Jeudi._ Sévère rapport de la chambre régionale des comptes qui suggère qu’il y a trop d’aéroports en Occitanie et que cela coûte donc très cher aux contribuables… A part Toulouse et Montpellier, les autres (Carcassonne, Béziers, Nîmes…) sont obligés d’accorder des largesses aux compagnies low-cost pour les attirer et doper un trafic qui reste néanmoins très faible. Et les déficits sont épongés par les collectivités. La chambre ne nie pas de surcroît les retombées pour les territoires, notamment touristiques, mais elle les juge surévaluées. Le Lot n’est plus concerné. Ici, on va prendre l’avion à Toulouse ou à Brive. « Remarque, déjà qu’on risque de payer pour un TGV qui ne passera pas dans le département… » relativise ma cruelle féline.

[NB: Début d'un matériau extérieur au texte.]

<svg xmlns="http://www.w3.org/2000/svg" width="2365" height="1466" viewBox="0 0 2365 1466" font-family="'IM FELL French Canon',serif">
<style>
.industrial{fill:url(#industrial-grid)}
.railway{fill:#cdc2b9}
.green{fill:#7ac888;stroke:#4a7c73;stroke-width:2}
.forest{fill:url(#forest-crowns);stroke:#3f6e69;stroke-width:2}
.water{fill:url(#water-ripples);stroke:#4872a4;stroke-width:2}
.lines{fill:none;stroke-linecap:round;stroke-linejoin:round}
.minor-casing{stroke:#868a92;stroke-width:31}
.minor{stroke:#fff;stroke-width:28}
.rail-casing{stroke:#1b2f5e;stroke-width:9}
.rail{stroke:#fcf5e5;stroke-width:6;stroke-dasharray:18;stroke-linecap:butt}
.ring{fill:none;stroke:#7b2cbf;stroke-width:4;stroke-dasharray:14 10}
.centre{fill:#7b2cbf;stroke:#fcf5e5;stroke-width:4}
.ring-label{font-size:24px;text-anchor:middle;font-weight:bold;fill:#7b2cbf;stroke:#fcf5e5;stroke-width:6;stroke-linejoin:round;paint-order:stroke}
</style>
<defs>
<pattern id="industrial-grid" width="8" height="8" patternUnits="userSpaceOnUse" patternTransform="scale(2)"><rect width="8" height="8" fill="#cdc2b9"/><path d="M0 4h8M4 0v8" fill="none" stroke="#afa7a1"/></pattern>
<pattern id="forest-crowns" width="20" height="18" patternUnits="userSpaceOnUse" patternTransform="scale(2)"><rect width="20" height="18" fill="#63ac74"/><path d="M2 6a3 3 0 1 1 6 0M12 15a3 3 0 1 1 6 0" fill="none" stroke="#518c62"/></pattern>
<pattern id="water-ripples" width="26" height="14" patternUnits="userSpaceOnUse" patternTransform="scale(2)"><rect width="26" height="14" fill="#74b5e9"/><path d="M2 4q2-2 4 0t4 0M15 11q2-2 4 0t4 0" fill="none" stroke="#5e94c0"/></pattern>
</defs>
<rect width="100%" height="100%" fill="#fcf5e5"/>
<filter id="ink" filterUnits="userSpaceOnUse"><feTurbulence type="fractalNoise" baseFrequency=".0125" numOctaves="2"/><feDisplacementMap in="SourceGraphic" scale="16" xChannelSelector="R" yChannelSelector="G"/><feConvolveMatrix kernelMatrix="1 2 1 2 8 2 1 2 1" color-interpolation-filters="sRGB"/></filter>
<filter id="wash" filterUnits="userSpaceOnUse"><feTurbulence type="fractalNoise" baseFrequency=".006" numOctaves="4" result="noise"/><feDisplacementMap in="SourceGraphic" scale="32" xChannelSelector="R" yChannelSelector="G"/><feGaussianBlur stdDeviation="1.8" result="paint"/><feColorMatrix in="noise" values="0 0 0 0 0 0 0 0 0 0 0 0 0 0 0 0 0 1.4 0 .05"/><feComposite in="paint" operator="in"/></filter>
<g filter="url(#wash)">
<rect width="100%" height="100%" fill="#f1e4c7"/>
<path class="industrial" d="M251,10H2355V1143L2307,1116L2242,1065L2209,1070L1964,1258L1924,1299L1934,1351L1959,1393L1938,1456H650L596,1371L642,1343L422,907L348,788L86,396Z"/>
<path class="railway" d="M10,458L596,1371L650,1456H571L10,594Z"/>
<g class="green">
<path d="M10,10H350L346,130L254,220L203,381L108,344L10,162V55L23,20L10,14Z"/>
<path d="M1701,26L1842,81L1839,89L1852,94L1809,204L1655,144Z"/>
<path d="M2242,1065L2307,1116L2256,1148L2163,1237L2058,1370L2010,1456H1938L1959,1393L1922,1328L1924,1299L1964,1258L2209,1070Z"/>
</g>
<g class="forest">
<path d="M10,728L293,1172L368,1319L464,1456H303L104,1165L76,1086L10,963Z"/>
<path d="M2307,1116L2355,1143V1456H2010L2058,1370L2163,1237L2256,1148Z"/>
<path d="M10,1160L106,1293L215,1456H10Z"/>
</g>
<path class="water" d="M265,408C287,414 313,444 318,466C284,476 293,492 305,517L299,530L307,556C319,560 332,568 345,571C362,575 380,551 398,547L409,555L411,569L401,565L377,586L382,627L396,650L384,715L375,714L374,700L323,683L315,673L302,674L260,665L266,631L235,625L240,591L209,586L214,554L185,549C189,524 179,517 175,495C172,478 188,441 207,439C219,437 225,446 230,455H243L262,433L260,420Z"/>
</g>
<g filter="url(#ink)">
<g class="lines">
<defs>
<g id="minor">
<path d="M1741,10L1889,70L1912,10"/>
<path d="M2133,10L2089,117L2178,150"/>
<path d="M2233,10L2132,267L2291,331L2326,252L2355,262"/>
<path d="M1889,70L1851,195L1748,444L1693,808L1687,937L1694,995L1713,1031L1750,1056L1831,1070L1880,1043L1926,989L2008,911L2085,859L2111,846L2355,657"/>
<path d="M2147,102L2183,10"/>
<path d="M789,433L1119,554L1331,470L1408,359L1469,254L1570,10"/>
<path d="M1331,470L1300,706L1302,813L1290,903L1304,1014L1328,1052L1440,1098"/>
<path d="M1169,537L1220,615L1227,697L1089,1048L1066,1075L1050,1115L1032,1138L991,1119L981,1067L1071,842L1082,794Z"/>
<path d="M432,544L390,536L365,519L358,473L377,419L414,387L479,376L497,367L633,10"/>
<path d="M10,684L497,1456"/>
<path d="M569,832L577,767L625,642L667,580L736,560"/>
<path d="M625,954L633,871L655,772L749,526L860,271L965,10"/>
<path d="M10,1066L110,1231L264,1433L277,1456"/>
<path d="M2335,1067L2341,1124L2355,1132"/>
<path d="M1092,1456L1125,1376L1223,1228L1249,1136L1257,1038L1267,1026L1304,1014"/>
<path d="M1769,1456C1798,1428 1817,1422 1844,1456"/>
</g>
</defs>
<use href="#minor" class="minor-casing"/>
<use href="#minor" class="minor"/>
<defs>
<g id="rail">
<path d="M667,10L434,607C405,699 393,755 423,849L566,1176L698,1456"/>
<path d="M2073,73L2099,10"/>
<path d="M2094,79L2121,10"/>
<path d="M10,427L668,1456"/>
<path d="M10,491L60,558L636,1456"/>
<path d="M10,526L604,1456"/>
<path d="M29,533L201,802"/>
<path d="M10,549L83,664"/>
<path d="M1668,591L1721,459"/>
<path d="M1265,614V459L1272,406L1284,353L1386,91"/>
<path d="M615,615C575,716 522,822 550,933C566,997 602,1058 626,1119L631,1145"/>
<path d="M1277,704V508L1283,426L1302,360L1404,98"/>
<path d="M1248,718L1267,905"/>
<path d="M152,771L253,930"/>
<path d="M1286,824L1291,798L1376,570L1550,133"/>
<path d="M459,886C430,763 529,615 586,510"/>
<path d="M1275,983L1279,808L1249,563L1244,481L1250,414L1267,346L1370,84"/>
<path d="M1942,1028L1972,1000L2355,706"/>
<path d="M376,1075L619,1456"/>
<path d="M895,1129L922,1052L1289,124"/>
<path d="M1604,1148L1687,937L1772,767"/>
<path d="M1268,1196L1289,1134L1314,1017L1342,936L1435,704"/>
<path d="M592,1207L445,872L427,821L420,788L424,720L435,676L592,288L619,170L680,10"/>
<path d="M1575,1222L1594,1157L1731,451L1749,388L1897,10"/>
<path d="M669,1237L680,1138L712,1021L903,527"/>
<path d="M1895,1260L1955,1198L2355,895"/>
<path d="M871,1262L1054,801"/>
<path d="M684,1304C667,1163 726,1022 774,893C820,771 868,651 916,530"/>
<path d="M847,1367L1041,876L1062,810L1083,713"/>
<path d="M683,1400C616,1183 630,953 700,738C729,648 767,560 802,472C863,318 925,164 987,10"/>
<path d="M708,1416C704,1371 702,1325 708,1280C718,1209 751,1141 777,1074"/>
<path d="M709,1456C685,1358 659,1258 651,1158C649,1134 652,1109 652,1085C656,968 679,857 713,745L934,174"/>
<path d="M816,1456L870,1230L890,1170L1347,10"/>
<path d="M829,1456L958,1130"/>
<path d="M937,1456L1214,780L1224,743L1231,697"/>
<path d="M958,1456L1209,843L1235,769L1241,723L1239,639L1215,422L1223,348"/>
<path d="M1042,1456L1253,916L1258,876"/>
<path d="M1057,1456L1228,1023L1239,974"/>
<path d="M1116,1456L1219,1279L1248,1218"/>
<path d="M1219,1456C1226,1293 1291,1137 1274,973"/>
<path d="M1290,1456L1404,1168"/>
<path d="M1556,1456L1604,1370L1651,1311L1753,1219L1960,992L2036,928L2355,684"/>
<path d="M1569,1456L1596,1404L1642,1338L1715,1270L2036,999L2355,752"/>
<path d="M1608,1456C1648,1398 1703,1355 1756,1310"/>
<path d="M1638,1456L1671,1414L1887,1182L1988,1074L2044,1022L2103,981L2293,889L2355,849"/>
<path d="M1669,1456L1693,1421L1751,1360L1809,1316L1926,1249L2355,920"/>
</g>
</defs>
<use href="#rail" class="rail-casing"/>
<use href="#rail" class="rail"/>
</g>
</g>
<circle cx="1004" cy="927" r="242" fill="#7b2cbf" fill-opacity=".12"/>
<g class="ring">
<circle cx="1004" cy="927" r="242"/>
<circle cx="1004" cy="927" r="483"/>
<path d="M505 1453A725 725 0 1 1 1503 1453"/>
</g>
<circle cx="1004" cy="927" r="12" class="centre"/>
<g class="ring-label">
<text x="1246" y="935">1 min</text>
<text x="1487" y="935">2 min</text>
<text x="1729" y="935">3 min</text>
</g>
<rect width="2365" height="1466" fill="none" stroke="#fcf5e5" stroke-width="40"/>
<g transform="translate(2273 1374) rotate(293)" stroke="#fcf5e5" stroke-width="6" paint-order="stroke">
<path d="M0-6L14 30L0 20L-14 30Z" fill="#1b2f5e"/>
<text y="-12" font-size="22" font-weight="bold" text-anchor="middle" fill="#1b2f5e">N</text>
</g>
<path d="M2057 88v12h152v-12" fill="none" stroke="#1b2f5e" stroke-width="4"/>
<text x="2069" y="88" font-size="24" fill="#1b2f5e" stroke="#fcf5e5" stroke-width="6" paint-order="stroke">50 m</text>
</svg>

Vendredi._ Visite ministérielle. Stanislas Guérini, le ministre de la Transformation et de la Fonction publiques, était « chez nous » ce vendredi. Arrivant de l’Aveyron, son programme prévoyait une première étape à Cajarc avant une grande rencontre à Gigouzac avec les secrétaires de mairie (pour évoquer l’évolution de leur statut) et un passage dans l’après-midi à Martel. Ah j’oubliais. Où avais-je la tête ? Après Cajarc, une étape était évidemment programmée à Saint-Cirq-Lapopie pour un échange avec le maire Gérard Miquel. L’ancien sénateur et président du Conseil général, ami du président Macron, désormais premier magistrat du village où l’on cesse de se désirer ailleurs (selon les mots de Breton) est devenu le sage (ou le seigneur) que tout visiteur membre ou proche de la majorité doit venir saluer quand il visite le Quercy. Il reçoit alors l’absolution laïque de l’homme qui a le bras long et l’oreille de l’Elysée dans son repaire qui domine la rivière… On me souffle dans l’oreillette que naguère, c’est Maurice Faure qui tenait ce rôle. Il répétait alors aux pèlerins le saluant cette maxime qui est devenue notre devise : « Nous sommes pauvres, mais nous sommes beaux. » Mais au fait, quelle est la formule que l’oracle de la Fourdonne délivre désormais à ses visiteurs ? A-t-il repris ces mots d’André Breton : « Errez, à vos côtés viendront se fixer les ailes de l’augure… » Sibelle se marre. « Mais non. Il leur répète ce conseil du poète : Indépendamment de ce qui arrive, n’arrive pas, c’est l’attente qui est magnifique. » Au moins, si c’est le cas, le ministre aura regagné Paris avec de quoi phosphorer ce week-end.